England MRF - Disease Teenager Recovery with After Effects Hearing Problems
George Thompson

I had meningitis in March 2016. I was 17 years old and in my first year of 6th form at an independent boarding school in Kent.

I don't exactly know why I am writing this but I was just curious if there was a blog or something where I could read about other people's experiences. Tomorrow I have a 3 hour mock exam which I don't seem to care about as I have done no revision and I am not even tempted to cram. I just don't care but I am aware that I don't and I find it weird. It is not normal for someone where I am at school to not care about exams at all, it is immensely frowned upon. I guess it is bad of me to blame this on my illness, I have kind of let it get the better of me. Sometimes I forget that I even had it which is good but also horrible as I forget what can and can't do as I am still naive enough to think I am who I was before; physically and mentally.

My story of the illness is as follows:

I had little to no knowledge of the disease before contracting it, I am pretty sure I thought it was a gum disease, like one of the ones where you spit blood after brushing your teeth, like in those adverts.
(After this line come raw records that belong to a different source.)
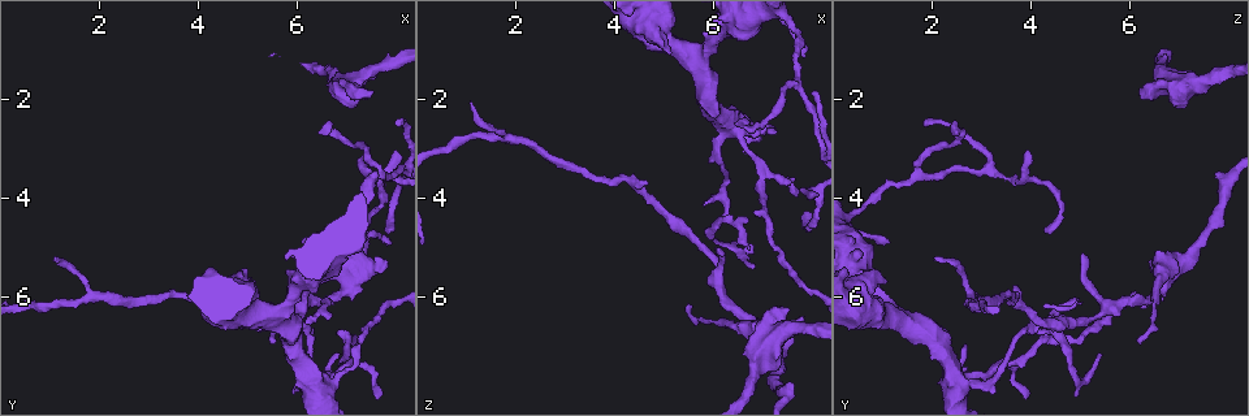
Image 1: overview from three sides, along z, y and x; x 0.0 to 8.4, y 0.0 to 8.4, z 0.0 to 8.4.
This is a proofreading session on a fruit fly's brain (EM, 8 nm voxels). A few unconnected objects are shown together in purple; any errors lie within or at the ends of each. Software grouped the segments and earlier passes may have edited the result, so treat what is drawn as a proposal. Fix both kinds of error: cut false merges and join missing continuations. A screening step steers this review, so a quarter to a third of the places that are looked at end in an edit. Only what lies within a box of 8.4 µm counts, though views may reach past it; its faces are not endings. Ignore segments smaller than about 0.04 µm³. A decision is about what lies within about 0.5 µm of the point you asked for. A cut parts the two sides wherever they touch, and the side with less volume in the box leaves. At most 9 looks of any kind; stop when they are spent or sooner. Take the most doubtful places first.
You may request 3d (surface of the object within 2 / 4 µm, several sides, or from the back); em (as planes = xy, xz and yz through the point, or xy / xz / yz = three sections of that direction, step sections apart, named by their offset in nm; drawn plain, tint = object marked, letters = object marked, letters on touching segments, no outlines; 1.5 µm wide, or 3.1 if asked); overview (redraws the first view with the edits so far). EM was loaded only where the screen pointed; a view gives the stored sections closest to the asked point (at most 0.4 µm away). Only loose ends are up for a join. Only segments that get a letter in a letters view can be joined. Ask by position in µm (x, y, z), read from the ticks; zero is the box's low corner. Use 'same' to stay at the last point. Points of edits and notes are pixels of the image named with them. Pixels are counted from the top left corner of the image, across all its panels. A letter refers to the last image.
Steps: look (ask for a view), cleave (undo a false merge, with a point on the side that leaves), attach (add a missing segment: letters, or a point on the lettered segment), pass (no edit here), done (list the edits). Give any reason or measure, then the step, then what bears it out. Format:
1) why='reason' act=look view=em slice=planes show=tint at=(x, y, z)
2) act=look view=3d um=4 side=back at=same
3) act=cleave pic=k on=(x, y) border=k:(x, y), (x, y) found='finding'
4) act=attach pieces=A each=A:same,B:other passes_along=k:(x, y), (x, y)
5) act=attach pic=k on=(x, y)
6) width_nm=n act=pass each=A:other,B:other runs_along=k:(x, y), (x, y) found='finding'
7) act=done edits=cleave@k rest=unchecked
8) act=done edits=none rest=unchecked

why='an open end' act=look view=em slice=xz step=4 show=letters at=(7.45, 1.85, 6.25)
Leading up to the illness my memory is fuzzy and horribly patchy, I remember dribs and drabs and then I have moments where people tell me things I did and I think I remember them but actually it is just me picturing it how they describe it.

As a result of this I have lost about 3 weeks of memory before I went into hospital. The things I do faintly remember are not a nice picture of myself as I was short tempered and very tired, along with a complete disregard for school and/or work. 
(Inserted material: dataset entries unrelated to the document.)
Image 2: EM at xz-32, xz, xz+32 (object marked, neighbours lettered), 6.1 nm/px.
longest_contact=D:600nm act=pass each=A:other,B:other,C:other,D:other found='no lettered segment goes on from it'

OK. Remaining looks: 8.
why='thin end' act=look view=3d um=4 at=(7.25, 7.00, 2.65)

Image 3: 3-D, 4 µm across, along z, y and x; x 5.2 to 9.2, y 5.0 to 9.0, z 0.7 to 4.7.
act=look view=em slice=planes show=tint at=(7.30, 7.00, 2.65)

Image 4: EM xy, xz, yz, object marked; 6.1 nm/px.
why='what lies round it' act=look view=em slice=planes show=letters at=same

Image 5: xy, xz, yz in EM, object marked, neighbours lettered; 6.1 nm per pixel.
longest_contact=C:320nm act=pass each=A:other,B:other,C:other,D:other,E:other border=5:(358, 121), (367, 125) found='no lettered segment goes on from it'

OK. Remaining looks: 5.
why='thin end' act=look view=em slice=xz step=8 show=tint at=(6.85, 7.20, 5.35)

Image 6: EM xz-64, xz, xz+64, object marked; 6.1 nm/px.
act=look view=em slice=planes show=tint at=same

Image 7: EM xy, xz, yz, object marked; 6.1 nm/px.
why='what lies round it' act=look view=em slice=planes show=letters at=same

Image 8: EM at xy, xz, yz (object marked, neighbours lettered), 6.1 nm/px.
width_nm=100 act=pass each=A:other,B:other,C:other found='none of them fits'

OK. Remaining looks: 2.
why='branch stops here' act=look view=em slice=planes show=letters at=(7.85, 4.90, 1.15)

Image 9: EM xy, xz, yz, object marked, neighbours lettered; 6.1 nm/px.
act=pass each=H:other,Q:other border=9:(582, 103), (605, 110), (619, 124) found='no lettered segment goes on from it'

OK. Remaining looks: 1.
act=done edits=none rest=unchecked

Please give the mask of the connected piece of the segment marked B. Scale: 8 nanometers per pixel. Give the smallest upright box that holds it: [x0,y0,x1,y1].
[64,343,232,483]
"If I could have anything in this world it would be to have my memory back"

After staying in bed for as long as possible with the lights off and unwillingly going to lessons my body gave in and I spent the whole weekend in bed. It was here my parents took over and called the school and got a matron to check me over. After this she took me to the medical centre and put me in a room.

I then went home from school on the morning of March 7th after being told that I was just tired with a high temperature by my school's GP. It is from here where I literally remember nothing. I cannot emphasis that enough. I have no memories whatsoever. Which is the scariest thing I have ever experienced.
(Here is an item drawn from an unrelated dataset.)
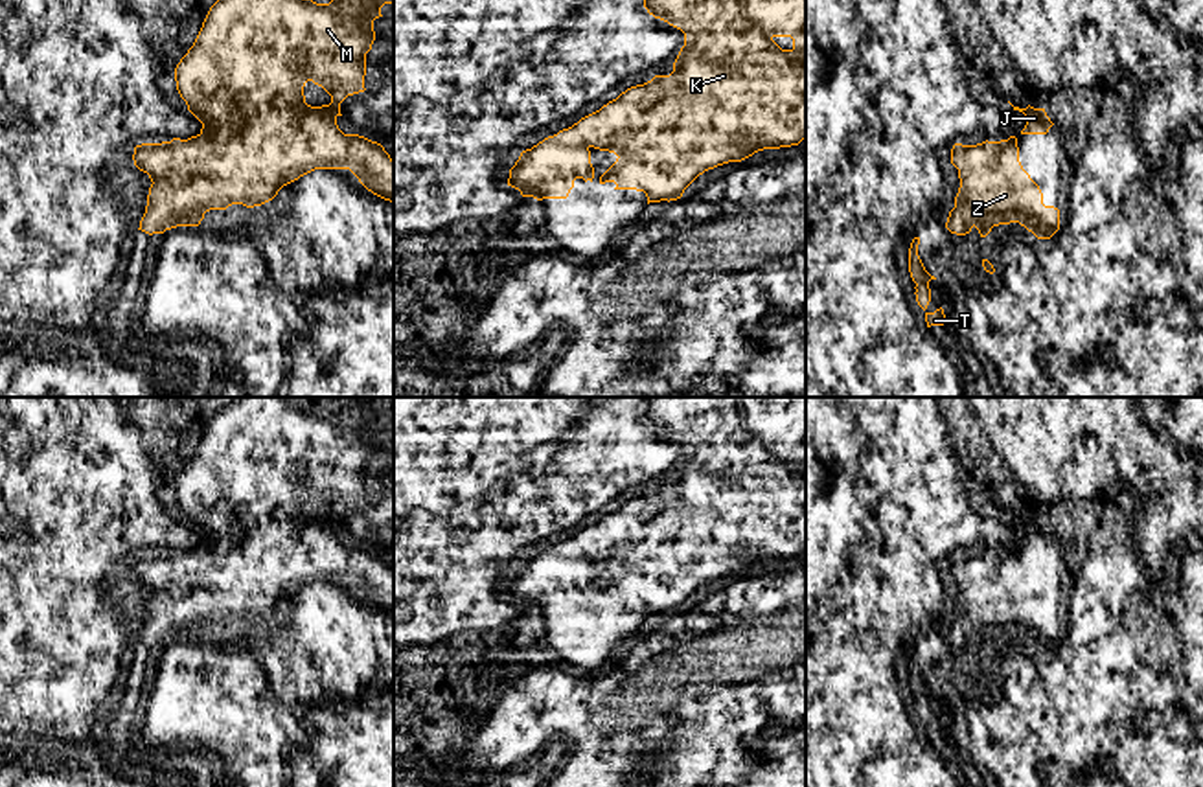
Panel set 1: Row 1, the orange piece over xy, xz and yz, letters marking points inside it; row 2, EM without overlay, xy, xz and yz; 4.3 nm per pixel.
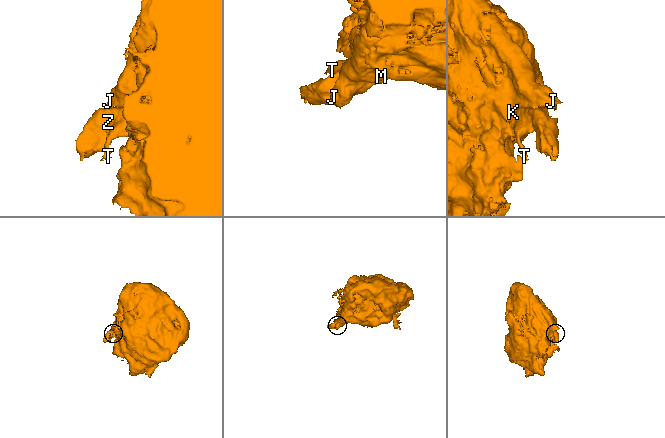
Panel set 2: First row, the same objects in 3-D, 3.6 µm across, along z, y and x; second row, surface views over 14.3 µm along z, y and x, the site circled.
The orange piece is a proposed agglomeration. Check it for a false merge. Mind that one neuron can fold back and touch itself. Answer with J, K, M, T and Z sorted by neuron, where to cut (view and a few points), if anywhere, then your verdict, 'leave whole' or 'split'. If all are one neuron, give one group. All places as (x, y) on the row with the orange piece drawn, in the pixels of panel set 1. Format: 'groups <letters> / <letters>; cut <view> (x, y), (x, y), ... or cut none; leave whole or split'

The next glimmer of a memory I have is waking up in London like 8 days later. But I don't even remember waking up or anyone telling me I had meningitis, I just remember it becoming the norm that I was in hospital. I couldn't put together what was going on and why all my family was there. I have a theory that if no one told me I had meningitis I would of never had known.

Memory loss is very scary thing, there is a large chunk of my 2016 missing and as a result the year just passed does not feel complete and I have been told it never will. If I could have anything in this world it would be to have my memory back.